Well today is a good day. The morning sky is glistening with sparkling crystals of snow falling so peacefully leaving a thick blanket of pure white fluffiness. I love first snowfalls. They are so beautiful. Granted it has already snowed a couple of times this season, but it melted and now it is back. It is so pretty. I am the first to admit that I do enjoy driving in the snow where no one has touched in fact just as much as walking in it....funny how just like a kid you see something so pretty and clean and you just get this urge to make your mark on it!

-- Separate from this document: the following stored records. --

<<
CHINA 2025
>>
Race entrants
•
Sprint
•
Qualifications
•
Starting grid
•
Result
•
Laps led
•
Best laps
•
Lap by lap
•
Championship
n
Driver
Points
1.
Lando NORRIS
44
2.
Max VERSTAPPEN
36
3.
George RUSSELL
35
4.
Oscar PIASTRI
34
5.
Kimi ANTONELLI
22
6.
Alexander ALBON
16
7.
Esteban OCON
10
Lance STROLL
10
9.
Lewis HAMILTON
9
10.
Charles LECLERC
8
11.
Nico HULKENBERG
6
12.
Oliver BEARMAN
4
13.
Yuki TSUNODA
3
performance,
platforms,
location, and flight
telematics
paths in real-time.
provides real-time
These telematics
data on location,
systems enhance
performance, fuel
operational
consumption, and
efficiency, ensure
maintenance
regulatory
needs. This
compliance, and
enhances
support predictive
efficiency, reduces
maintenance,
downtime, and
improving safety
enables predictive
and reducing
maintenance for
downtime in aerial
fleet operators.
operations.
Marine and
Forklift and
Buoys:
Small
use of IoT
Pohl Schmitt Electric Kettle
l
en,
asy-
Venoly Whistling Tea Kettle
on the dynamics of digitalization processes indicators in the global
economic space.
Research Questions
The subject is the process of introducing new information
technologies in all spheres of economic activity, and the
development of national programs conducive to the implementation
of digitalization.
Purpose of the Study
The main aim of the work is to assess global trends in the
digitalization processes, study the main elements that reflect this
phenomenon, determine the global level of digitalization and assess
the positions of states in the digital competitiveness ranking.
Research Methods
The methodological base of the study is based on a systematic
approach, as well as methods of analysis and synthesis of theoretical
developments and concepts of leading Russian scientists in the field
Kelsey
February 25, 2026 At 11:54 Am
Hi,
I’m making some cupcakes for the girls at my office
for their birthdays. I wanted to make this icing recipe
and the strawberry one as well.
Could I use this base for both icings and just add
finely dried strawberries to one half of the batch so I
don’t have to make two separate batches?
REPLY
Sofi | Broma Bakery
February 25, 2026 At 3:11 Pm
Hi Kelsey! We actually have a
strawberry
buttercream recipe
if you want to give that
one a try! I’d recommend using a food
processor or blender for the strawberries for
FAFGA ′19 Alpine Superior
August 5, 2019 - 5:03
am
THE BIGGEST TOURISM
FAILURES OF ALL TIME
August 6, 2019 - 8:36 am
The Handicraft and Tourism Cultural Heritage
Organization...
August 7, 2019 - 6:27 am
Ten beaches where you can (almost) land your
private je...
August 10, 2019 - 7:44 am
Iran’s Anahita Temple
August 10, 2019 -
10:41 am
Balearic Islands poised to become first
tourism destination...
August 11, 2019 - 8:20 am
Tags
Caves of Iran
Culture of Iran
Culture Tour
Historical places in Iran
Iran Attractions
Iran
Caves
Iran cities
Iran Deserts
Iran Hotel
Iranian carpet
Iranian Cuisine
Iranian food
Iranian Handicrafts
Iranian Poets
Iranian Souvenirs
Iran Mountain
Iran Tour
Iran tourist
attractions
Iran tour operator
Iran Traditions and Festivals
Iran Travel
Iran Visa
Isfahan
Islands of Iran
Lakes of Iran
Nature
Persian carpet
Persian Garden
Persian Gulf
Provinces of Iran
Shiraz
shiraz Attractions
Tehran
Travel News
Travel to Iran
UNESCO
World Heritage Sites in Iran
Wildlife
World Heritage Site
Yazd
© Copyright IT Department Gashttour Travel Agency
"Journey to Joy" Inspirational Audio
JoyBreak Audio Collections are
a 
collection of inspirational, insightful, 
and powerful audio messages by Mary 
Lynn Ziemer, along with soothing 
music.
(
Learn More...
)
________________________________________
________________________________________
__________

Savannah will be performing her Christmas program with her preschool today so I am so excited that I get to be there. My employer is and always has been very flexible and family oriented, so I am very appreciative that I get the opportunity to flex my schedule as I need to so I don't have to miss everything. It is hard not being at home and baking cookies or building snow men during the day - and I am not just referring to this time of year, but the activities like this that are year round! Maybe there will be enough snow left for tomorrow on my day off to build Frosty. Hope so. My trouble is that when I have a day off I think I need to worry about getting my other chores done. I have been diligently trying to work on this and I am doing better. I don't need to feel ripped off cause I am a working mother - I only feel that way if I let myself!
Something I heard that was sad yesterday - I was meeting with one of my customers for the first time and in getting to know her she had mentioned that her soon to be ex-husband had come in her home and stole their Christmas tree and presents. Isn't that horrible? What kind of person would do this? Of course you are thinking Grinch just like I was when she was telling me this, but she was dead serious. Only thing that still puzzles me was that she didn't seem that upset about it. Maybe cause unlike a 4 year old child the only child in her home who is 14 years old will have an understanding of it all or maybe it's cause she expects it from him. I don't know.